Having experienced the breakup of Yugoslavia in the 1990s, Alma Alexander could empathize with the plight of refugees who find themselves suddenly adrift: Unable to return to their homes and struggling to acclimate in a new place that may not be rolling out the proverbial red carpet.
“This does not mean I ceased to love it – this is the ground where the bones of my ancestors are buried, where their ghosts walk yet if such things can be; this is the place where the river I love so much runs eternally between shores of mud and thistle and weeping willow, the place where a sliver of my spirit lives still, lives always. And I understand, on that visceral level, what it means to be forced to leave a place one calls home.” ~ Alma Alexander
Alma is an internationally published, award-winning novelist who also happens to be an ordinary neighbor in Sudden Valley doing something extraordinary. Alma’s literary efforts are in the Sci-Fi world, yet one critic commented, “These are actually books about what it means to be human.”
Since we’re all human and certainly see and feel the pain of those around us; what can we possibly do when we feel helpless to alter the global scheme of things?
“There comes a point where you think about your existence as a human and wonder what you can do for others who are also human and it doesn’t matter if they come from four different quarters of the world or believe in 10 different gods,” Alma explained. “We all have the same flesh, bone and sinew, and the same color blood. And we all die if we’re not cared for.”
Alma turned to other writers whose work she admired and created a Crowdfunding effort to raise funds to publish an anthology of work on refugees and their painful immigration. The proceeds–in their entirety– are earmarked to support The International Medical Corps and the Center for New Americans.
“Most of us feel so inadequate when we see a big movie star who can donate a million dollars to a cause and most of us don’t have enough to even make a dent,” Alma pointed out. “All we can do is offer the things that we’re good at, that we can contribute.” For Alma, it’s her writing and that of her peers.
Children of a Different Sky may be pre-ordered before it’s formally unveiled as an e-Book at the Orycon in Portland.

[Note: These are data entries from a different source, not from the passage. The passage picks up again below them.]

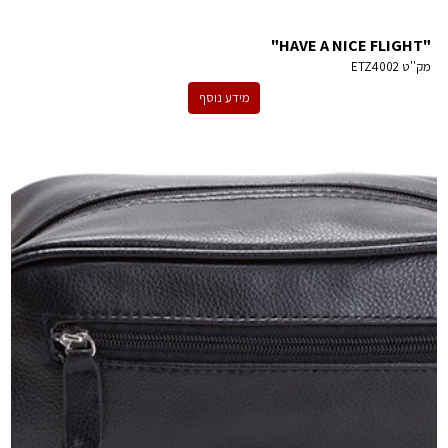
"HAVE A NICE FLIGHT"
מק''ט
ETZ4002
מידע נוסף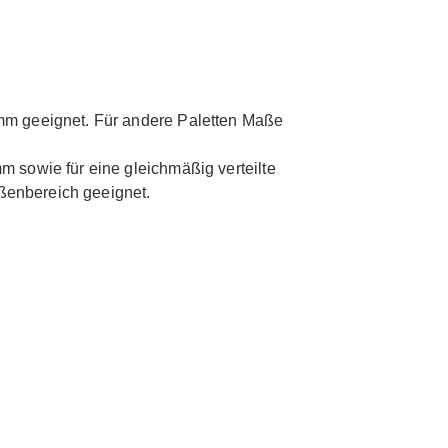
mm geeignet. Für andere Paletten Maße
 sowie für eine gleichmäßig verteilte
ußenbereich geeignet.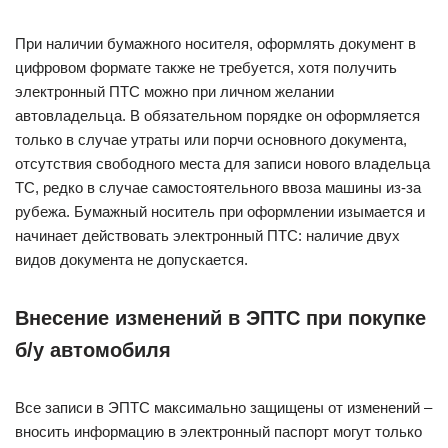
При наличии бумажного носителя, оформлять документ в
цифровом формате также не требуется, хотя получить
электронный ПТС можно при личном желании
автовладельца. В обязательном порядке он оформляется
только в случае утраты или порчи основного документа,
отсутствия свободного места для записи нового владельца
ТС, редко в случае самостоятельного ввоза машины из-за
рубежа. Бумажный носитель при оформлении изымается и
начинает действовать электронный ПТС: наличие двух
видов документа не допускается.
Внесение изменений в ЭПТС при покупке
б/у автомобиля
Все записи в ЭПТС максимально защищены от изменений –
вносить информацию в электронный паспорт могут только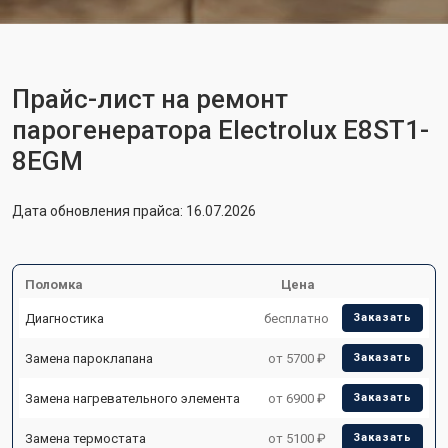
Прайс-лист на ремонт
парогенератора Electrolux E8ST1-
8EGM
Дата обновления прайса: 16.07.2026
Поломка
Цена
Диагностика
бесплатно
Заказать
Замена пароклапана
от 5700 ₽
Заказать
Замена нагревательного элемента
от 6900 ₽
Заказать
Замена термостата
от 5100 ₽
Заказать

The overview of this book says it best:
The time has come for the stories from the darkness, from the ragged edges of silence, to be given a voice, and the help that is needed – to shine a light into some of the most painful conditions that a human being can endure – the almost impossible to comprehend existence as an exile. “Children of a Different Sky” presents these stories to the world … and collects donations which will be passed on to organizations working to help the dispossessed human tides of our era.
“Steve Jobs was a refugee and he was turned away from America at one point. How do you like your iPhone?” Alma asks. “You never know that kid who was turned away might go to medical school and cure cancer or that woman who might not live to give birth to someone who might do that. Some old person who you give a few last good years to might inspire someone to do that.
“All of us carry some spark of greatness in us somewhere even if it’s just enough to inspire someone else to do something big.” ~ Alma Alexander
“Someone may purchase the book for the sheer entertainment value and feel good about the indulgence of owning a collection of stories that are absolutely luminous. As a reader, you’re getting stories that are going to hand you your heart still beating and you’re going to weep for humanity. And you still get to feel good about helping humanity.
“The more people I tell about this, the more I’m fulfilling the pledge I made to myself that I’m going to do something to help,” Alma added. “We’re all the same ball of wax moving around the sun that’s melting underneath us. You do what you can, when you can and hope for the best.”
Alma shared a well-known poem loosely translated (with poetic license) entitled, “Ostajte ovdje” or “Stay Here.”
Stay here – the sun of a foreign sky will never warm you like this one in your own heaven
Bitter is the bread in that place
Where you’re among strangers and not amongst your brothers.
We, who were born under that sun, understand. There is no place like home, after all.